I’ll admit, getting a second dog has not been completely plain sailing. It’s hard work - emotionally and physically. I worried so much at first that Harry wouldn’t take to William, that he would become unhappy. And on the other hand, what if William didn’t like Harry?

In my role at the RSPCA, sadly I hear of many incidents where someone gets a second dog, only for it not to work out - leading to one dog having to be rehomed. This is why it is so important to do your research before introducing a new buddy to your current dog.

First of all, make sure you take your current dog to meet his potential new brother or sister before deciding to adopt. This is absolutely essential, and it will make you decide whether they will be a good match.

Secondly, remember that it will take time for the dogs to get to know each other. They will need to learn about each other’s personalities, likes, dislikes, habits and play styles, but give it time and soon you’ll start to see that they are relaxing around each other. This can take months, so be prepared for this.

If, like us, you have a puppy and a senior dog, make sure you give your older dog space to have some quiet time.

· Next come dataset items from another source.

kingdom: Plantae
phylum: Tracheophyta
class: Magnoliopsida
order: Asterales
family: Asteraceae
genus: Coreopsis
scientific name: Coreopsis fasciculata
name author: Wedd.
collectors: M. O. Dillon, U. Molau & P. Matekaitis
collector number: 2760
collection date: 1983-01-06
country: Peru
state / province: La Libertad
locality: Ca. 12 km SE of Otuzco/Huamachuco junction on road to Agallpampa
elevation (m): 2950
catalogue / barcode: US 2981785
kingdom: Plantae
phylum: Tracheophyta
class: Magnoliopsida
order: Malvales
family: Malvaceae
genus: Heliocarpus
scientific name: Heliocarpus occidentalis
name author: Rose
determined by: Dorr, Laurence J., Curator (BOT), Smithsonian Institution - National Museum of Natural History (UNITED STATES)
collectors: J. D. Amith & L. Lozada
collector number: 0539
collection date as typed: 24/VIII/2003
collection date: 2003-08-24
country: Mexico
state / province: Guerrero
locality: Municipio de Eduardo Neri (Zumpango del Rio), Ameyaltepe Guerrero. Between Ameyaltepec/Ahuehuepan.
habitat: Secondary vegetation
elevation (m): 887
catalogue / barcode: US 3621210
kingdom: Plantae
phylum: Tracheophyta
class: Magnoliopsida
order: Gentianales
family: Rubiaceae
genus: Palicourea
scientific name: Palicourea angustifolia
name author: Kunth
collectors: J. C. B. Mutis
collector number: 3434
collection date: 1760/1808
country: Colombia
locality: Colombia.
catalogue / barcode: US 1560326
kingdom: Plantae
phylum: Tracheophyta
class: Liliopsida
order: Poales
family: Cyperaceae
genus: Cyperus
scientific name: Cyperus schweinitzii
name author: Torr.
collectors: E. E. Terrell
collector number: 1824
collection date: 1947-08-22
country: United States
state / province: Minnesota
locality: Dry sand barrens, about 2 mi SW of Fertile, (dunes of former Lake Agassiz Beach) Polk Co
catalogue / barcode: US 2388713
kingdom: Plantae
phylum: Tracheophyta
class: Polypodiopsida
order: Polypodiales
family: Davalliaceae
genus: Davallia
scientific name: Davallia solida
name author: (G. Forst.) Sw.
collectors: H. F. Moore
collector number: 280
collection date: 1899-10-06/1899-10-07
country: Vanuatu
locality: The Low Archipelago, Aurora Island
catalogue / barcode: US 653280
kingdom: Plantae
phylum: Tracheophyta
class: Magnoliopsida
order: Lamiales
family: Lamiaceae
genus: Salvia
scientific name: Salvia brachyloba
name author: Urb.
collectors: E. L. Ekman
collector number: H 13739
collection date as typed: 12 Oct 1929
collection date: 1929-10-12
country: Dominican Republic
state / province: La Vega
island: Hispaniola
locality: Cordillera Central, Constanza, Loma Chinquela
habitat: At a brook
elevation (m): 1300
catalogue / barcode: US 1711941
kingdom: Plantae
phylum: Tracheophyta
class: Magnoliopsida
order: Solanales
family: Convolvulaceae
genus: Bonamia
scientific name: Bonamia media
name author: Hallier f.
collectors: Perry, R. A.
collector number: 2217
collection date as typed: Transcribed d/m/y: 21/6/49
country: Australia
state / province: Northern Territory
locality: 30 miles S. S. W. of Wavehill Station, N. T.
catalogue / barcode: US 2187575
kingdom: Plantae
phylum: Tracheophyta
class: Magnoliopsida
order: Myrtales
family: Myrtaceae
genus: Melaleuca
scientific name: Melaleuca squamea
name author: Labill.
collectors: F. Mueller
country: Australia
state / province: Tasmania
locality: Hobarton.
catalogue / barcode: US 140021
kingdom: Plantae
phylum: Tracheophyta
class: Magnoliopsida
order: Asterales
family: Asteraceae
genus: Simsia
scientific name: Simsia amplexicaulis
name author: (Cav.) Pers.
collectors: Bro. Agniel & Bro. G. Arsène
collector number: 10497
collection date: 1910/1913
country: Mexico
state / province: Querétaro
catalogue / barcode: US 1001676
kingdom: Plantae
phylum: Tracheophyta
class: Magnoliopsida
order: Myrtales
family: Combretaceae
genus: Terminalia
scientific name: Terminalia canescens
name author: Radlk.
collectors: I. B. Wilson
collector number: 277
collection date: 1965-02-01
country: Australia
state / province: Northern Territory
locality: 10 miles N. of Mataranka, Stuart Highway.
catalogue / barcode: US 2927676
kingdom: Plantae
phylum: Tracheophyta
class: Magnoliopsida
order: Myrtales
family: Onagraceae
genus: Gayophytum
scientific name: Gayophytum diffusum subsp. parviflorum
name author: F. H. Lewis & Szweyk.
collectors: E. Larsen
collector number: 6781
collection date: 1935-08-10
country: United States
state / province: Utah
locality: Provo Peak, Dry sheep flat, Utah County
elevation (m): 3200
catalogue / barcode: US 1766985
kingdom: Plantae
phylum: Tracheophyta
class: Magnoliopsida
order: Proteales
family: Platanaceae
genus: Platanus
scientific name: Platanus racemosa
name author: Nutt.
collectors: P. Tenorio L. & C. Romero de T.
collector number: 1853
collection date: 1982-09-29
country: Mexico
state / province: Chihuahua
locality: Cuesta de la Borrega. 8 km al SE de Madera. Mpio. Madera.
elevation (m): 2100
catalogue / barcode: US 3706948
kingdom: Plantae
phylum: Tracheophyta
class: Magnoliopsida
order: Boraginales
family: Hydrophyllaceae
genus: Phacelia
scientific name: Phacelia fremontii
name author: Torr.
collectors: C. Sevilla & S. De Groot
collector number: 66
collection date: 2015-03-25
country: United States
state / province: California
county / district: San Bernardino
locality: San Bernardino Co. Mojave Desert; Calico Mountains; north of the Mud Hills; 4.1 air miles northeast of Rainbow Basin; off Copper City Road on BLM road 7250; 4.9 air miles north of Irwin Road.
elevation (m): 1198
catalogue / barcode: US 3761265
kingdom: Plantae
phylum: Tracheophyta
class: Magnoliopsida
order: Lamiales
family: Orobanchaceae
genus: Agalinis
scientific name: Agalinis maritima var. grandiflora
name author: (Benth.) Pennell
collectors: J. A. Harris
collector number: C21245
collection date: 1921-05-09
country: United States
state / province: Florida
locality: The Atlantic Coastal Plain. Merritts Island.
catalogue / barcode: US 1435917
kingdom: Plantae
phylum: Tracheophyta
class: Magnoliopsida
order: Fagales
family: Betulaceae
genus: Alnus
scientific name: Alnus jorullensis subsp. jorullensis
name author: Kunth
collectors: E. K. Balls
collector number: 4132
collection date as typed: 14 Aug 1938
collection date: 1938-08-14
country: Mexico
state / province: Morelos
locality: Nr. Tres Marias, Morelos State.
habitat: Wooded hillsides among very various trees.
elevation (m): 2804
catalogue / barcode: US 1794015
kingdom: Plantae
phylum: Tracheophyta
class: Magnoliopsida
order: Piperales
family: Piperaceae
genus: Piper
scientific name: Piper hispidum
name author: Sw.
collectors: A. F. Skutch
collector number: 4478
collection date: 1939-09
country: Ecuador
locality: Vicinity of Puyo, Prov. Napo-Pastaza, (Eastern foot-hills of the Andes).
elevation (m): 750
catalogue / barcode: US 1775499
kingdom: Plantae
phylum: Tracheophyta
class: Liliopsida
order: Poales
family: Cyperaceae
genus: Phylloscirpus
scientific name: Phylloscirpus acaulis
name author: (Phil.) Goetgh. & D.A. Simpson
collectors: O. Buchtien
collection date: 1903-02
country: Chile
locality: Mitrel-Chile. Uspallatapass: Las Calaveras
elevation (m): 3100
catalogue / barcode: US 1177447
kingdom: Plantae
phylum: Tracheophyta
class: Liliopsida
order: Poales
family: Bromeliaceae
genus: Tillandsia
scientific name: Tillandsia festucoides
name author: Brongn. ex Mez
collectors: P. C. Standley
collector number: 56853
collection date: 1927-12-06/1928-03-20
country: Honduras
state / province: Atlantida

Senior dogs don’t usually have the same energy as a boisterous, playful puppy and they may tire easily, so make sure they have a spot where they can go to have a nap and a bit of alone time. Harry chooses to go under our bed when he wants a bit of time to himself - and it works, because William still hasn’t worked out where he goes!

So if you think you’re ready for it, then go for it - because adopting a second dog could be the best thing you ever do.

It’s mad, it can be noisy and yes, it can be stressful sometimes, but as I write this, Harry and William are fast asleep next to each other on the sofa. Now that’s what I call a success.